Eu, Henrique, observava aquilo, as sobrancelhas se apertando em concentração. Era a primeira vez que via alguém sujeito ao ritual de transformação de morto-vivo sem a necessidade de troca regular de órgãos. Segundo todos os registros da minha linhagem, esse tipo de feitiçaria exigia tal manutenção constante. O caso de Samuel, porém, era exceção: sobrevivera todos esses anos sem jamais trocar de órgãos.
O esgoto continuava a drenar água, impedindo-me de investigar seu interior. Lá dentro, ainda permanecia a estátua do Rei das Trevas, de pé na escuridão, temido como um deus sombrio no universo de nossa cultura.
Uma presença aterradora, uma magia oculta sob os subterrâneos, à espera do escolhido do destino — que certamente não era eu.
Mais tarde, Samuel colocou no pescoço de Lúcia o colar que comprara oitenta anos antes. Nele, havia uma foto dos dois. Voltaram a conversar sobre o passado, marcados por uma saudade quase insuportável.
Porém, Samuel já havia realizado seu desejo. Era hora de obedecer às leis do ciclo do mundo, dissolver-se no pó do cotidiano e partir.

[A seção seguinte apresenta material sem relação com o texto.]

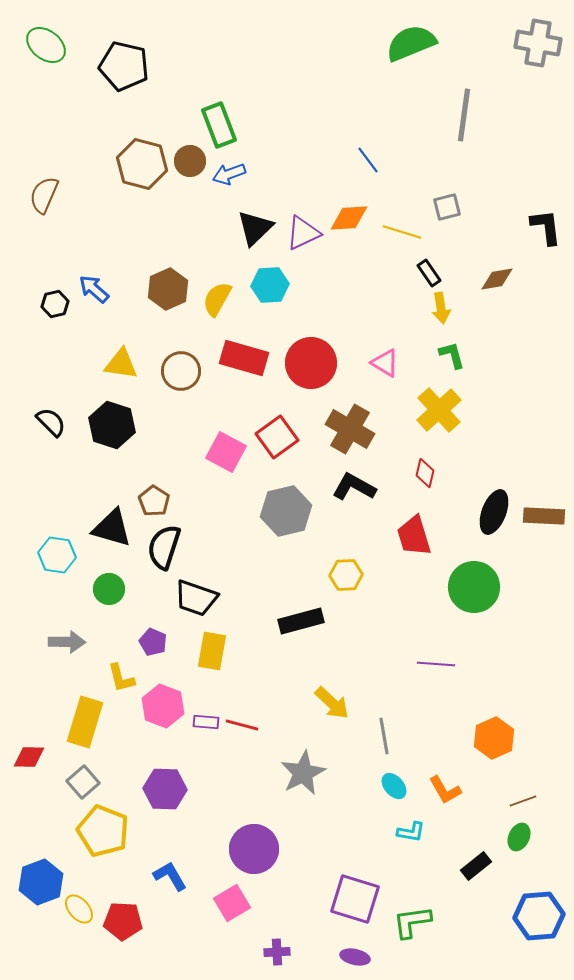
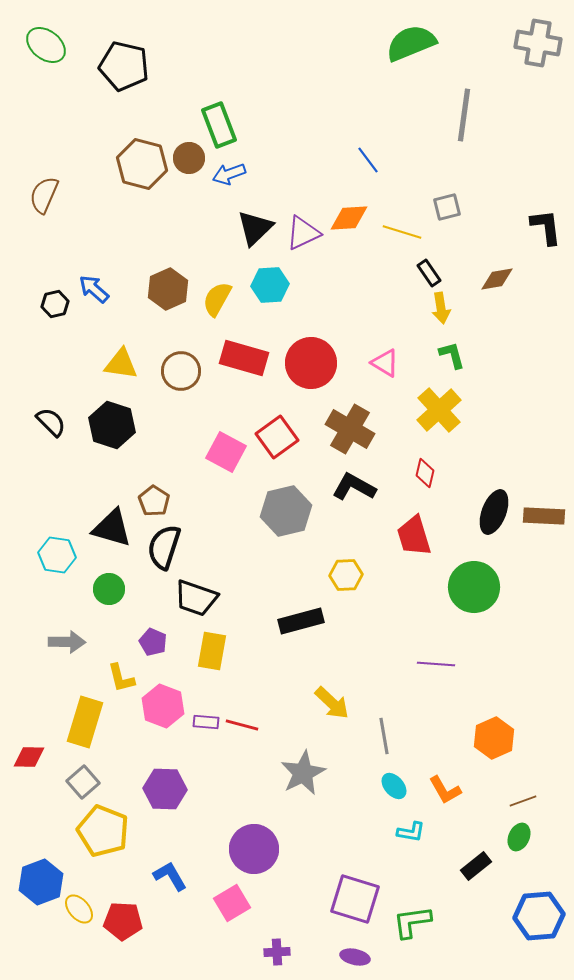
brown circle at (190, 161): moved 1 px left, 3 px up
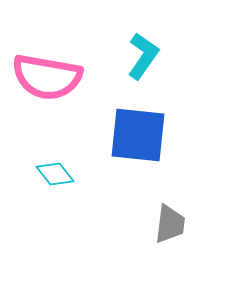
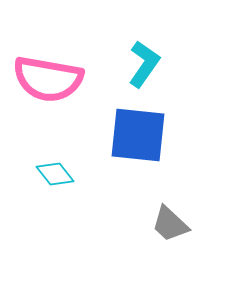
cyan L-shape: moved 1 px right, 8 px down
pink semicircle: moved 1 px right, 2 px down
gray trapezoid: rotated 126 degrees clockwise
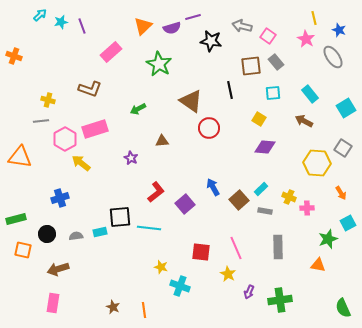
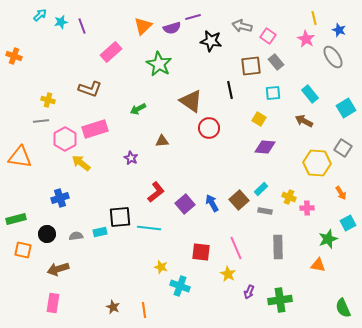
blue arrow at (213, 187): moved 1 px left, 16 px down
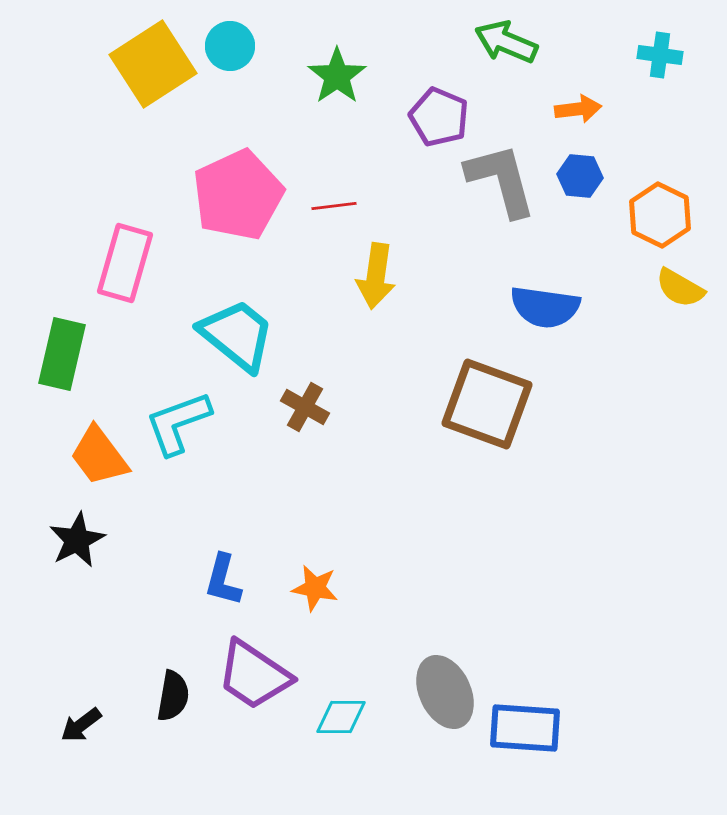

Sob certo aspecto, ao rompermos o feitiço que mantinha Samuel, sabíamos que ele morreria rapidamente. Ainda assim, era sua vontade. Ele já vivera o suficiente.
Os anos anteriores, desperdiçados, e a vida forçada nas galerias durante oitenta anos, fizeram com que Samuel compreendesse o sentido da existência: a vida ganha significado nos momentos de brilho intenso.
Então, eu, Henrique, pus mãos à obra. Utilizei a técnica do Desprendimento, uma das Oito Portas do Oculto, para tocar diretamente o feitiço de Samuel, sem interferir no equilíbrio espiritual do esgoto. Samuel, que aparentava vinte e poucos anos, envelheceu num instante, superando até mesmo Lúcia em decrepitude. Por fim, olhou profundamente nos olhos dela.
Os olhos de Samuel se fecharam devagar, e ele tombou sobre o ombro da mulher amada, encerrando enfim a angústia que o afligira por oitenta anos. Até o modo sereno como fechou os olhos transmitia satisfação.
Partiu em paz. Lúcia, aos poucos, encontrou consolo. Esse romance originado nos tempos da República teve, afinal, um desfecho digno.
Antes de morrer, Samuel não revelou nada sobre o local secreto do Culto do Rei das Trevas, oculto sob a vila, temendo pela segurança dos descendentes de seus irmãos, pois os últimos membros do culto o haviam alertado: se aquilo viesse à tona, a família de Samuel pagaria o preço.
Samuel não deixou filhos diretos, mas os descendentes de seus irmãos eram também seu sangue. Por isso, carregou o segredo consigo até o fim.
O local de criação de mortos-vivos, obra do Culto do Rei das Trevas, ficava nas profundezas do esgoto, trancado por portas que só se abriam com sangue especial. Era um lugar envolto em mistério. Samuel sabia de sua existência, mas preferiu manter o segredo para garantir a paz dos seus. Agora, aquele refúgio subterrâneo permanecia à espera de seu verdadeiro senhor.
Depois, entrei no esgoto para investigar, mas nada encontrei de útil. Sendo assim, empreguei um ritual de selamento, vedando toda a estrutura espiritual do lugar, impedindo que influenciasse negativamente o destino alheio.
Mesmo com minha experiência, não percebi que, ainda mais fundo, havia outro espaço: um criadouro artificial de mortos-vivos, que começava a se agitar, pois seu criador deixara ali certos elementos.
Ao selar o equilíbrio espiritual dos esgotos, usei meu sangue como tinta para os símbolos protetores. Em condições normais, ele não teria efeito algum. Contudo, a magia avançada deixada nos subterrâneos reagiu de modo inesperado: sendo eu herdeiro da linhagem, meu sangue acabou ativando o criadouro oculto, despertando a feitiçaria sombria ali adormecida.
Dentro desse local, outros mortos-vivos permanecem, cada um dotado de poderes assustadores.